17. A mass spectrometer comprising:

an ion source for generating a stream of ions;

an electron source for generating a stream of electrons;

an ion trap receiving the stream of ions, said ion trap including a first electrode assembly and a second electrode assembly that receive voltage potentials that create electric fields that trap the ions in the stream between the first electrode assembly and the second electrode assembly;

a laser source for generating a laser beam, said laser beam being directed towards an end of the second electrode assembly, wherein the ions in the ion trap and the laser beam interact to provide ion fragmentation and ions of different masses that are trapped in the ion trap; and

a detector for detecting the ions in the ion trap.

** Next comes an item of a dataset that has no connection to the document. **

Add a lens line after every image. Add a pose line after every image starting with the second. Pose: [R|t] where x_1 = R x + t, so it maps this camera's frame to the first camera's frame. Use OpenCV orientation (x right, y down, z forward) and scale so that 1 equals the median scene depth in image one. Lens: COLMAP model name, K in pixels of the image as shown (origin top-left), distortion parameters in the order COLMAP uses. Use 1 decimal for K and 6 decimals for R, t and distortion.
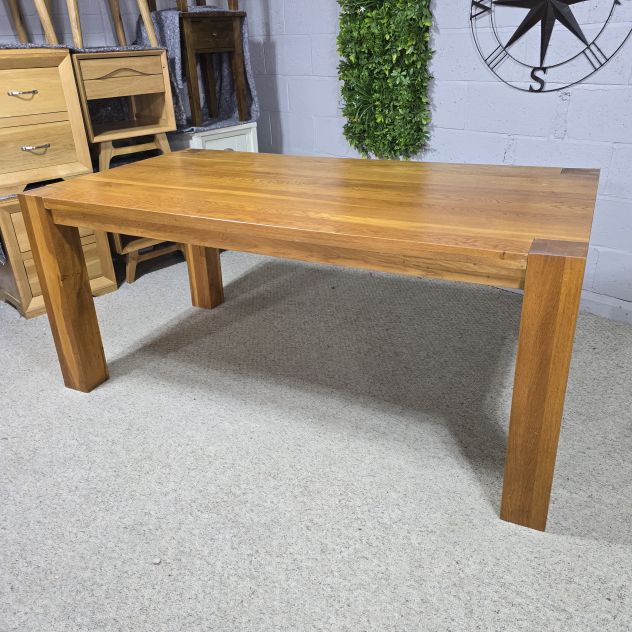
lens RADIAL K [[577.7, 0, 318.2], [0, 577.7, 302.1], [0, 0, 1]] dist [0.084174, -0.094156]
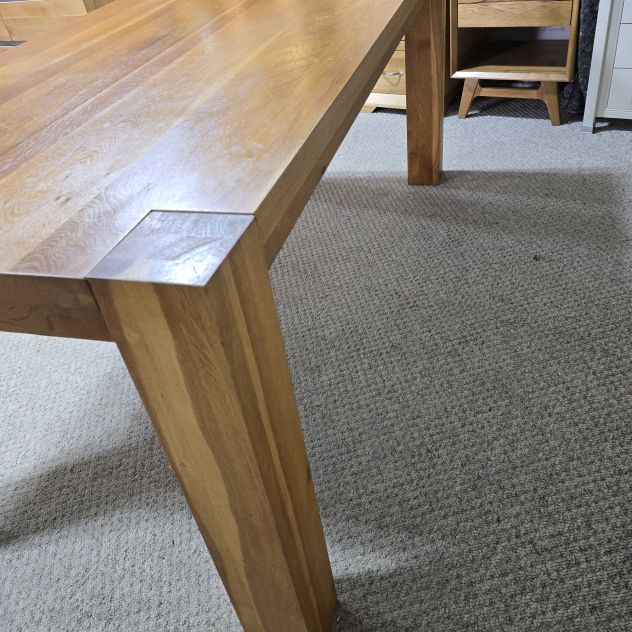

18. The mass spectrometer according to claim 17 wherein the detector includes a ring pick-up electrode through which the ions propagate.

19. The mass spectrometer according to claim 17 wherein the first and second electrode assemblies each include a plurality of annular electrodes having different size apertures.

20. The mass spectrometer according to claim 17 wherein the ion trap includes einzel lenses for collimating the ion beam.

21. The mass spectrometer according to claim 17 further comprising an ion-focusing device for focusing the ions into the ion trap.

22. The mass spectrometer according to claim 17 whereon the ion source is selected from the group consisting of electro-spray ionization sources, electric discharge sources, MALDI sources and laser-induced ionization sources.

23. The mass spectrometer according to claim 17 wherein the voltage potential applied to the first electrode assembly or the second electrode assembly is selectively turned off and on to release ions from the ion trap and maintain ions in the trap according to their mass.